Benjamin Graham, The Intelligent Investor


While physicist Sir Isaac Newton is widely viewed as the leading authority on gravity and motion, economist Benjamin Graham (1894-1976) is lauded as a top guru of finance and investment. Known as “the father of value investing,” Graham excelled at making money in the stock market without taking big risks, by evaluating companies with surgical precision. His principles of investing safely and successfully continue to influence investors today. 

Graham’s Beginnings

After graduating from Columbia University in 1914, Graham went to work on Wall Street, which enabled him to cultivate a sizable personal nest egg over the next 15 years. Sadly, Graham lost most of his money in the stock market crash of 1929 and the subsequent Great Depression. But those experiences taught Graham lessons about minimizing downside risk by investing in companies whose shares traded far below the companies’ liquidation value. In simple terms, his goal was to buy a dollar’s worth of assets for $0.50. To do this, he utilized market psychology, turning market fears to his advantage. These ideals inspired him to write “Security Analysis” (published in 1934), which chronicled his methods of analyzing securities.

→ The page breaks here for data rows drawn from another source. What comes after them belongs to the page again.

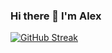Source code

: ### Hi there 👋 I'm Alex

[![GitHub Streak](https://github-readme-streak-stats-virid-seven.vercel.app?user=AleksandarEfremov&theme=dark&hide_border=true)](https://git.io/streak-stats)
<!--
**AlexandarEfremov/AlexandarEfremov** is a ✨ _special_ ✨ repository because its `README.md` (this file) appears on your GitHub profile.

Here are some ideas to get you started:

- 🔭 I’m currently working on ...
- 🌱 I’m currently learning ...
- 👯 I’m looking to collaborate on ...
- 🤔 I’m looking for help with ...
- 💬 Ask me about ...
- 📫 How to reach me: ...
- 😄 Pronouns: ...
- ⚡ Fun fact: ...
-->
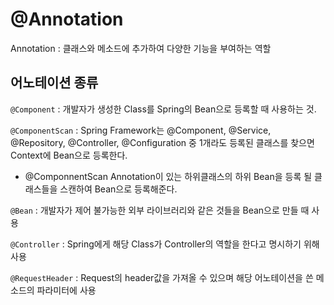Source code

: # @Annotation

Annotation : 클래스와 메소드에 추가하여 다양한 기능을 부여하는 역할



## 어노테이션 종류

`@Component` : 개발자가 생성한 Class를 Spring의 Bean으로 등록할 때 사용하는 것.

`@ComponentScan` : Spring Framework는 @Component, @Service, @Repository, @Controller, @Configuration 중 1개라도 등록된 클래스를 찾으면 Context에 Bean으로 등록한다.

- @ComponnentScan Annotation이 있는 하위클래스의 하위 Bean을 등록 될 클래스들을 스캔하여 Bean으로 등록해준다.

`@Bean` : 개발자가 제어 불가능한 외부 라이브러리와 같은 것들을 Bean으로 만들 때 사용

`@Controller` : Spring에게 해당 Class가 Controller의 역할을 한다고 명시하기 위해 사용 

`@RequestHeader` : Request의 header값을 가져올 수 있으며 해당 어노테이션을 쓴 메소드의 파라미터에 사용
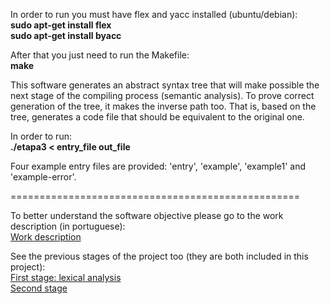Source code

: In order to run you must have flex and yacc installed (ubuntu/debian):  
 **sudo apt-get install flex**  
 **sudo apt-get install byacc**  

After that you just need to run the Makefile:  
 **make**

This software generates an abstract syntax tree that will make possible the next stage of the compiling process (semantic analysis).
To prove correct generation of the tree, it makes the inverse path too. That is, based on the tree, generates a code file that should be equivalent to the original one.  

In order to run:  
 **./etapa3 < entry_file out_file**  

Four example entry files are provided: 'entry', 'example', 'example1' and 'example-error'.  

==================================================

To better understand the software objective please go to the work description (in portuguese):  
[Work description](https://bitbucket.org/bpsilva/compiler-02_syntactic_analysis/raw/ca77046c56d9f7fafab516dc0e3f3a504c5a924e/definition.pdf)  

See the previous stages of the project too (they are both included in this project):  
[First stage: lexical analysis](https://bitbucket.org/bpsilva/compiler-01_lexical_analysis)  
[Second stage](https://bitbucket.org/bpsilva/compiler-02_syntactic_analysis/raw/ca77046c56d9f7fafab516dc0e3f3a504c5a924e/definition.pdf)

“Mr. Market” and Margin of Safety

Graham stressed the importance of looking at the market in the same way one would regard a business partner who offers to buy you out or sell you his interest in a company. Graham referred to this imaginary person as “Mr. Market,” who sometimes proposed prices that made sense, and who at other times proposed prices that were off the mark, given current economic realities. As investors, we have the power to accept or reject Mr. Market’s offers, on any given day, giving us a leg up over those who feel compelled to be invested at all times, regardless of the current valuation of securities.

Graham also stressed the importance of maintaining a margin of safety, which refers to the practice of buying into a stock at a price that’s well below a conservative valuation of the business. This allows for profit on the upside, as the market typically eventually recalibrates the stock to its fair value, while simultaneously offering downside protection in the event that a business falters or permanently shutters its doors.

The Intelligent Investor and Warren Buffett

Arguably Graham’s best-known book, “The Intelligent Investor” (1949), provided additional practical advice to the common investor. Legendary investor Warren Buffett, who Graham famously mentored, called this title “by far the best book on investing ever written.” In fact, after reading it at age 19, Buffett enrolled in Columbia Business School in order to study under Graham, with whom he developed a lifelong friendship. He later worked for Graham at his investment company, the Graham-Newman Corporation.

Buffett ultimately developed his own strategy, which differed from Graham’s in that he stressed the importance of a business’s quality, and he preached the virtue of holding stocks for the long haul. Even so, Buffett said that no one ever lost money by following Graham’s methods.

The Bottom Line

Although details of Graham’s specific investments aren’t readily available, he reportedly averaged an approximate 20% annual return over his many years managing money. His method of buying low-risk stocks with high return potential has made him a true pioneer in the financial analysis space. He was also instrumental in drafting elements of the Securities Act of 1933, legislation requiring companies to provide financial statements certified by independent accountants.